REQUIRED WORK ::
Among the entries below, one stretch runs from the line that contains "Figure 4. Bland–Altman" through the line that contains "Table 2: Correlation". Repeat that stretch exactly, ends included, and only that.

WORKING DATA ::
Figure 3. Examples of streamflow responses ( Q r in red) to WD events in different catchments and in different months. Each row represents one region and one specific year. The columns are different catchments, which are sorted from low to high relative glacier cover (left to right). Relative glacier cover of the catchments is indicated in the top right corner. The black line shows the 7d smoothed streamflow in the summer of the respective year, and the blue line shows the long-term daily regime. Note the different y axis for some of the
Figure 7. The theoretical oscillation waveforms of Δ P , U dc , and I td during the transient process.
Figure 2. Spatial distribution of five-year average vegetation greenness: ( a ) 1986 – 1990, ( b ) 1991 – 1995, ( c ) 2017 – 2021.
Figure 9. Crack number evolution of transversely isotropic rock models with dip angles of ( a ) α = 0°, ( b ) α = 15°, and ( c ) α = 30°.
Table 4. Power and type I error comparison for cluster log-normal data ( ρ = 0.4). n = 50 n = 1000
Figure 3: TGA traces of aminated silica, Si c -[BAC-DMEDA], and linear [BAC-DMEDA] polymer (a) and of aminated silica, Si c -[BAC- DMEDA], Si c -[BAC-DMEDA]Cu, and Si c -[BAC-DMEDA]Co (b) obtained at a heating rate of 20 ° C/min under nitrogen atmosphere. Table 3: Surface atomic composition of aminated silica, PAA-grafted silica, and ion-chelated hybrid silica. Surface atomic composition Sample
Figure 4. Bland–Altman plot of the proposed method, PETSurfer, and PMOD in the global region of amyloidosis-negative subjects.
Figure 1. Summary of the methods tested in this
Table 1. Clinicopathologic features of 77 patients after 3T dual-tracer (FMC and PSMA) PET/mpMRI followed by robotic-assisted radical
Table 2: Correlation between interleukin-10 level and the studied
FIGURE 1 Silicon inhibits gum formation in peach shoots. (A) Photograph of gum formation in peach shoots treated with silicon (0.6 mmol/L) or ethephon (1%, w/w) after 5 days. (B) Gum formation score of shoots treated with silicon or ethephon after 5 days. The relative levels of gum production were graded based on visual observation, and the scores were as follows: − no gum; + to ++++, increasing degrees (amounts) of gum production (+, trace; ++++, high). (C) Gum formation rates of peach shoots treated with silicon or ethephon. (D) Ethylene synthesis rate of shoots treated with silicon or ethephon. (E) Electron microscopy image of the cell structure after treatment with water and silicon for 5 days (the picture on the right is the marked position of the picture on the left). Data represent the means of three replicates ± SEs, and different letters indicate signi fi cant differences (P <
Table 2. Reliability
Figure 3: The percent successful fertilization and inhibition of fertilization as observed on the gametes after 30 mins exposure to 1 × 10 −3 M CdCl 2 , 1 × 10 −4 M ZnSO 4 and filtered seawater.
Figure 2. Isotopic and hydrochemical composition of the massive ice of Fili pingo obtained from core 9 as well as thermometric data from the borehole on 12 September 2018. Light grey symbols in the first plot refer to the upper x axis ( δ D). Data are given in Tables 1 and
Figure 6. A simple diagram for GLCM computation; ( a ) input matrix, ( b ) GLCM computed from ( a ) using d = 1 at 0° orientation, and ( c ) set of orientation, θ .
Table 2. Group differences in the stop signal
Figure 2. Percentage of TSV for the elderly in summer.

EXERCISE SOLUTION ::
Figure 4. Bland–Altman plot of the proposed method, PETSurfer, and PMOD in the global region of amyloidosis-negative subjects.
Figure 1. Summary of the methods tested in this
Table 1. Clinicopathologic features of 77 patients after 3T dual-tracer (FMC and PSMA) PET/mpMRI followed by robotic-assisted radical
Table 2: Correlation between interleukin-10 level and the studied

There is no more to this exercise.